Jumat, 13 Agustus 2021

Tak Perlu Penjudulan Bagi Curhatan untuk Bung Arif

  


Jika Plato membutuhkan puluhan tahun masa hidupnya untuk berguru pada Socrates, agaknya aku memerlukan seumur hidupku untuk berguru pada siapapun tanpa terkecuali pada sosok yang adanya lebih dari pada sekadar orang yang lebih dulu andil di GmnI, yakni Bung Arif; Kakak sekaligus sahabat bahkan tak jarang menjadi guru kehidupan, bagiku. Barangkali pengistilahan ini terlalu hiperbol, aku sebut Bung Arif adalah kawan dialektika semenjak masa krisis identitas selama pencarian pisau analisis segala problematika dunia gerakan mahasiswa. Saat aku mendapati titik terendah dalam hal kepercayaan diri hanya karena merasa teralienasi di himpunan, jenuh dengan pemateri serangkaian giat kaderisasi ormawa internal kampus Tuguran yang didominasi pemantik ulung laki-laki dan monoton yaitu lagi-lagi jika bukan Arif Budianto sudah tentu ada nama Krisnaldo Triguswinri atau satu lagi; Siam Khoirul Bahri di pamflet LKMM Pradasar, Dasar, Menengah, dan mulai muak dengan kultur keorganisasian saat itu, dari sanalah aku mulai merasa resah karena enggan merugi berproses di ruang yang menurutku tidak cukup sehat untuk mengembangkan diri. Aku yang tengah getol menyelami narasi-narasi kesetaraan, melalui banyak kontemplasi hingga jarang merebahkan diri untuk memuaskan dahaga atas diskusi, stimulan literasi, atau sekadar nongkrong di angkringan-angkringan hingga pagi buta, sejak saat itu aku mulai bersepakat bahwa membaca menjadi urgensi kematangan berpikir, bersikap, dan mewacanakan pelbagai gerakan baik secara formil keorganisasian atau secara kolektif.
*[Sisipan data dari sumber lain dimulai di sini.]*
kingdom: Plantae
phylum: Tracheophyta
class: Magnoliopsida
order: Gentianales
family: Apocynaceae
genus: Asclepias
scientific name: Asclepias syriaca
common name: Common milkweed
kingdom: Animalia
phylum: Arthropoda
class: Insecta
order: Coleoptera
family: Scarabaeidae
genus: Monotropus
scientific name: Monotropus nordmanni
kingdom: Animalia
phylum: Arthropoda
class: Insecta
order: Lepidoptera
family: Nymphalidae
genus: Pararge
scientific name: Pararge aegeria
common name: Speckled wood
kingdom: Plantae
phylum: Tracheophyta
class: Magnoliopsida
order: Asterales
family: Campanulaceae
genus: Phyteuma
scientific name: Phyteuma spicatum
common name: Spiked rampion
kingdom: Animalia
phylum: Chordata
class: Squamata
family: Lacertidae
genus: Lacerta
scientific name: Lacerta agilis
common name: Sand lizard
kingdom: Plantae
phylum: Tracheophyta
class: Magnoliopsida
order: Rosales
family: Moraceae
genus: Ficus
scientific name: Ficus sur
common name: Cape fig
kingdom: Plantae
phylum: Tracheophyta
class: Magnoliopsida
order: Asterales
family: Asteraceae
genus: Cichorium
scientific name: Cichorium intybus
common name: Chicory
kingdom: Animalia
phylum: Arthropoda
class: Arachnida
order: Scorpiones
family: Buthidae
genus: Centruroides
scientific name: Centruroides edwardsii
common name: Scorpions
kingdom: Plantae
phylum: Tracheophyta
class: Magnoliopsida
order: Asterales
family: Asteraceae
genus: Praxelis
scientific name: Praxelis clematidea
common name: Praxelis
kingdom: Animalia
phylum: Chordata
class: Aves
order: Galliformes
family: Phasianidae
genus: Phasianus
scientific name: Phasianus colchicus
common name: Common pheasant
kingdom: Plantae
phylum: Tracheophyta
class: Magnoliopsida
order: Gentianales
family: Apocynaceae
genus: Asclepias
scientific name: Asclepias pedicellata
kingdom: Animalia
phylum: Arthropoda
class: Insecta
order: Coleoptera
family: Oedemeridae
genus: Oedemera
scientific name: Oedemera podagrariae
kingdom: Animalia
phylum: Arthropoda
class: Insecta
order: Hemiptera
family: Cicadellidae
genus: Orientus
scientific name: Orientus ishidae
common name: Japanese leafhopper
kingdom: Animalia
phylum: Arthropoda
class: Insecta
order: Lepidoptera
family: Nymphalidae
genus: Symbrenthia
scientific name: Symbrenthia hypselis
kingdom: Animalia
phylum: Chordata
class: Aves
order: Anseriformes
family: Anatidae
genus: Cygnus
Di tengah persoalan primitif; stigmatisasi organ eksternal dari sudut pandang dedengkot-dedengkot organ intra kampus, aku dulu berikrar bahwa suatu saat aku akan merepresentasikan iktikad kader eksternal yang memang bisa menghegemoni kultur keorganisasian kampus Tuguran tanpa tendeng praktik politik praktis tai kucing dan sepenuhnya konsekuen dengan keberpihakan pada kaum Marhaen yang sebetulnya. Seperti perjalanan yang Bung Arif tau, sedikit banyak pada akhirnya aku berhasil melawan keterasingan, stigmatisasi, mulai terbiasa teguh pada pembiasaan analytycal thinking, bahkan berkesempatan mengisi beberapa kanal diskusi dan mulai belajar menjadi pemateri di beberapa agenda internal maupun eksternal kampus sampai detik ini. Layaknya kutipan Tan Malaka yang sering Bung Arif ujar di beberapa obrolan, “pendidikan mempertajam kecerdasan, memperkukuh kemauan, serta memperhalus perasaan” sampailah aku pada pengentasan diri atas pembentukan prinsip-prinsip hidup, penghayatan welas asih atau bahasa literatnya mungkin biasa kita sebut dengan istilah kemanusiaan, cakap adaptif dengan siapapun yang aku temui, barangkali itu hanya sekelumit hasil yang tengah kutuai setelah menyandang gelar sarjana pendidikan.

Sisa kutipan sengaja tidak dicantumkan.